* [Your tasks]:
1. From the permutation test documentation, list every argument of the oneSamplePermutationTest function.
2. According to the permutation test documentation, in what year did R.A. Fisher introduce the idea of a randomization test?
3. Carry on the permutation test documentation from its last sentence.

* [Supplied text]:
Perform Fisher's one-sample randomization (permutation) test for location.

oneSamplePermutationTest(x, alternative = "two.sided", mu = 0, exact = FALSE, 
    n.permutations = 5000, seed = NULL, ...)

Arguments

x

numeric vector of observations. Missing (NA), undefined (NaN), and infinite (Inf, -Inf) values are allowed but will be removed.

alternative

character string indicating the kind of alternative hypothesis. The possible values are "two.sided" (the default), "less", and "greater".

mu

numeric scalar indicating the hypothesized value of the mean. The default value is mu=0.

exact

logical scalar indicating whether to perform the exact permutation test (i.e., enumerate all possible permutations) or simply sample from the permutation distribution. The default value is exact=FALSE.

n.permutations

integer indicating how many times to sample from the permutation distribution when exact=FALSE. The default value is n.permutations=5000. This argument is ignored when exact=TRUE.

seed

positive integer to pass to the R function set.seed. The default is seed=NULL, in which case the current value of .Random.seed is used. Using the seed argument lets you reproduce the exact same result if all other arguments stay the same.

...

arguments that can be supplied to the format function. This argument is used when creating the names attribute for the statistic component of the returned list (see permutationTest.object).

Details

Randomization Tests
In 1935, R.A. Fisher introduced the idea of a randomization test (Manly, 2007, p. 107; Efron and Tibshirani, 1993, Chapter 15), which is based on trying to answer the question: “Did the observed pattern happen by chance, or does the pattern indicate the null hypothesis is not true?” A randomization test works by simply enumerating all of the possible outcomes under the null hypothesis, then seeing where the observed outcome fits in. A randomization test is also called a permutation test, because it involves permuting the observations during the enumeration procedure (Manly, 2007, p. 3).

Structure-from-motion data

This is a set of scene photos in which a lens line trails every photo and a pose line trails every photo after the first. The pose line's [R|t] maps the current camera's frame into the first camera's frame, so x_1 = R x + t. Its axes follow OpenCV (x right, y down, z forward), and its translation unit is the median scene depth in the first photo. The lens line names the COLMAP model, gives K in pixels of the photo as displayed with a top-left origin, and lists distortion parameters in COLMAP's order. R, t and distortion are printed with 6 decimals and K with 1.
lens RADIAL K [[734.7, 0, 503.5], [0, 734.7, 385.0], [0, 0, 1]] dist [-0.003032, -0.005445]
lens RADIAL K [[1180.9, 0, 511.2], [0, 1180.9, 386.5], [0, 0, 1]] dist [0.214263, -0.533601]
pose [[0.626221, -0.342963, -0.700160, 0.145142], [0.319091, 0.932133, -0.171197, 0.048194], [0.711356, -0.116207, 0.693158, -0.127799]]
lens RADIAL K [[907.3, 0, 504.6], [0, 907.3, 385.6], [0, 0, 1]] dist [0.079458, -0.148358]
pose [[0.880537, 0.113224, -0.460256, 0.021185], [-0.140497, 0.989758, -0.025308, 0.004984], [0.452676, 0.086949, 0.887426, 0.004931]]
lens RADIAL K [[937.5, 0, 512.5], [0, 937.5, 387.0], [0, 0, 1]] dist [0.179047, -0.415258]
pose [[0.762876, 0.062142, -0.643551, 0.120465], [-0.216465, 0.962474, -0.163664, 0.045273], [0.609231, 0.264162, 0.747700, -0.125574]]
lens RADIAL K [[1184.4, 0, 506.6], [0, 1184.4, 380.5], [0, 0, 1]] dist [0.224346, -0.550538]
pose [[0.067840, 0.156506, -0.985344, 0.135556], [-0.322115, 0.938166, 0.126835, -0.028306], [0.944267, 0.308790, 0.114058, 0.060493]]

* [Responses by item number]:
1. x, alternative, mu, exact, n.permutations, seed, ...

2. 1935

3.
In the past, randomization tests have not been used as extensively as they are now because of the “large” computing resources needed to enumerate all of the possible outcomes, especially for large sample sizes. The advent of more powerful personal computers and software has allowed randomization tests to become much easier to perform. Depending on the sample size, however, it may still be too time consuming to enumerate all possible outcomes. In this case, the randomization test can still be performed by sampling from the randomization distribution, and comparing the observed outcome to this sampled permutation distribution.

Fisher's One-Sample Randomization Test for Location
Let \(\underline{x} = x_1, x_2, \ldots, x_n\) be a vector of \(n\) independent and identically distributed (i.i.d.) observations from some symmetric distribution with mean \(\mu\). Consider the test of the null hypothesis that the mean \(\mu\) is equal to some specified value \(\mu_0\): $$H_0: \mu = \mu_0 \;\;\;\;\;\; (1)$$ The three possible alternative hypotheses are the upper one-sided alternative (alternative="greater") $$H_a: \mu > \mu_0 \;\;\;\;\;\; (2)$$ the lower one-sided alternative (alternative="less") $$H_a: \mu < \mu_0 \;\;\;\;\;\; (3)$$ and the two-sided alternative $$H_a: \mu \ne \mu_0 \;\;\;\;\;\; (4)$$ To perform the test of the null hypothesis (1) versus any of the three alternatives (2)-(4), Fisher proposed using the test statistic $$T = \sum_{i=1}^n y_i \;\;\;\;\;\; (5)$$ where $$y_i = x_i - \mu_0 \;\;\;\;\;\; (6)$$ (Manly, 2007, p. 112). The test assumes all of the observations come from the same distribution that is symmetric about the true population mean (hence the mean is the same as the median for this distribution). Under the null hypothesis, the \(y_i\)'s are equally likely to be positive or negative. Therefore, the permutation distribution of the test statistic \(T\) consists of enumerating all possible ways of permuting the signs of the \(y_i\)'s and computing the resulting sums. For \(n\) observations, there are \(2^n\) possible permutations of the signs, because each observation can either be positive or negative.

For a one-sided upper alternative hypothesis (Equation (2)), the p-value is computed as the proportion of sums in the permutation distribution that are greater than or equal to the observed sum \(T\). For a one-sided lower alternative hypothesis (Equation (3)), the p-value is computed as the proportion of sums in the permutation distribution that are less than or equal to the observed sum \(T\). For a two-sided alternative hypothesis (Equation (4)), the p-value is computed by using the permutation distribution of the absolute value of \(T\) (i.e., \(|T|\)) and computing the proportion of values in this permutation distribution that are greater than or equal to the observed value of \(|T|\).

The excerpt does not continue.